Chuck Peltzer said it takes a sense of commitment and willingness to work to run a Christmas tree farm.
"I did exactly what I always wanted to do, and it turned out to be a lot of fun," said the family patriarch. "And it teaches them [the younger generations] the value of hard work."
Uniquely situated on an old avocado farm overlooking the suburbs of Yorba Linda, Richfield Pines tree farm has been in business since 1978 on family-owned land.
"We provide a service to this community," said 78-year-old Mauro Dentino Sr., who opened the farm with his late wife, Theresa, after they built their home on the Yorba Linda hills.

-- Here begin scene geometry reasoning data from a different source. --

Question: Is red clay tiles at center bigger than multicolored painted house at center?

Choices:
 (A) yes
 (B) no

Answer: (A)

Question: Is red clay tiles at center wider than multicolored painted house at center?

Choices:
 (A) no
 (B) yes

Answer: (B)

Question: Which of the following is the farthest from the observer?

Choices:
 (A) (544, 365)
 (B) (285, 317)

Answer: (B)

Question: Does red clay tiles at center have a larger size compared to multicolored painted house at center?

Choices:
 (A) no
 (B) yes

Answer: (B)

"I knew I needed something to help me stay in shape, but I wanted to earn money doing it. The special part of it was being able to keep the kids close to us too, participating in the same work — you become very close. It keeps the family together."
When Dentino was growing up in Illinois, he helped run his family's grocery store in Chicago. He remembers childhood holidays decorating and selling Christmas trees.

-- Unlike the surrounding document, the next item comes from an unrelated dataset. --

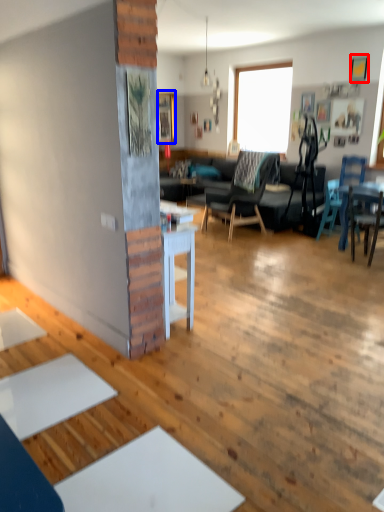
Question: Which object appears farthest to the camera in this image, picture frame (highlighted by a red box) or picture frame (highlighted by a blue box)?

Choices:
 (A) picture frame
 (B) picture frame

Answer: (B)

"Growing up in that environment, I understood responsibility," he said. "My wife and I wanted to do something so that the kids can learn the same values, and what better way than starting a family business."
The hilly, 10-acre property made an ideal location for growing more than 8,000 Monterey Pines, scattered between the leftover palm and avocado trees. Seeds were delivered from the U.S. Forest Service but now come from a pine farm in Pismo Beach.

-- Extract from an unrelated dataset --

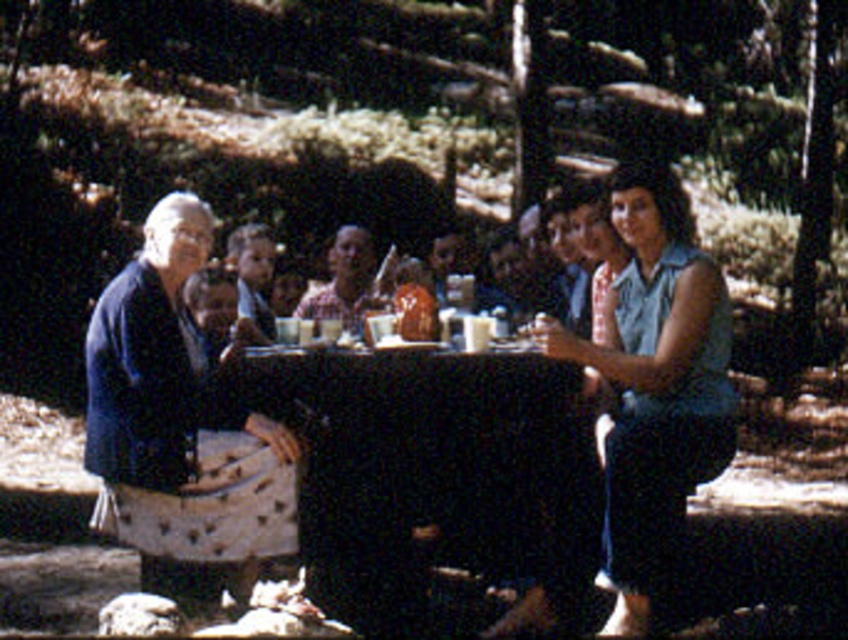
You are a photographer standing at the edge of the forest, and you want to take a photo of the black glossy table at center and the blue fabric shirt at left. Based on their positions, can you tell which object is closer to you?

The blue fabric shirt at left is closer to you because the black glossy table at center is positioned under it, meaning the shirt is above and nearer to your viewpoint.

You are sitting at the round table and want to pass a dish to the person wearing the checkered fabric shirt at center. Which direction should you pass it to ensure it reaches them, considering the blue fabric shirt at left is in the way?

The blue fabric shirt at left is in front of the checkered fabric shirt at center, so you should pass the dish around the blue fabric shirt at left to reach the checkered fabric shirt at center.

"With a family business, you see every aspect: when it works well, when money's short. You see the whole thing, and it forces you to look at the whole package, adapt and make it work," said son Mauro Dentino Jr., 54, who runs the whole show and also owns several apartment properties in the area.
"Because of the residential area surrounding us, we're also kind of grandfathered in, and it gives our farm more of a forest feel."
For 38 years, the Dentinos have learned to overcome challenges, including California's warm climate and regional drought restrictions that bring dryness, lack of color and rampant bark beetles to the trees.
"We're working on growing the crop back to larger size, and we irrigate sparingly, with overhead sprinklers," said the younger Dentino. "The Monterey pines are the only thing that grow in these drought conditions, and they grow fairly fast. Naturally, they are really green and very hard to burn, unlike the store-bought, dried-out ones."
"The trees take in carbon dioxide and generate tons and tons of natural, beautifully smelling oxygen. When you prune it, it smells so good," his father agreed.
Running an integrated, free-enterprise business helped the Dentino family combine farming and management talents and share them with the siblings, grandchildren and small staff. Dentino Sr. notes that it takes tenacity and willingness to simply get the job done.
"No kid wakes up and says I want to prune pine trees on my weekends," said Dentino Jr. "But looking back, you see your old friends and realize they never really knew their parents well. We worked with our parents — to us, this was second nature."
The trees are sold for $8.50 per foot. Once cut, they require constant watering to maintain color, freshness and fragrance.
Richfield Pines customers often travel from Los Angeles County looking for the traditional tree-shopping, chopping and trimming experience.
"We're not a Home Depot parking lot," the younger Dentino said. "We saw down the trees for them and take photos of customers using their family ax. We find a lot of families still love it — the hike, the hills, kids running amok, people having photo shoots. It's a big traditional, community thing. Everyone has fun; that's really what it's all about."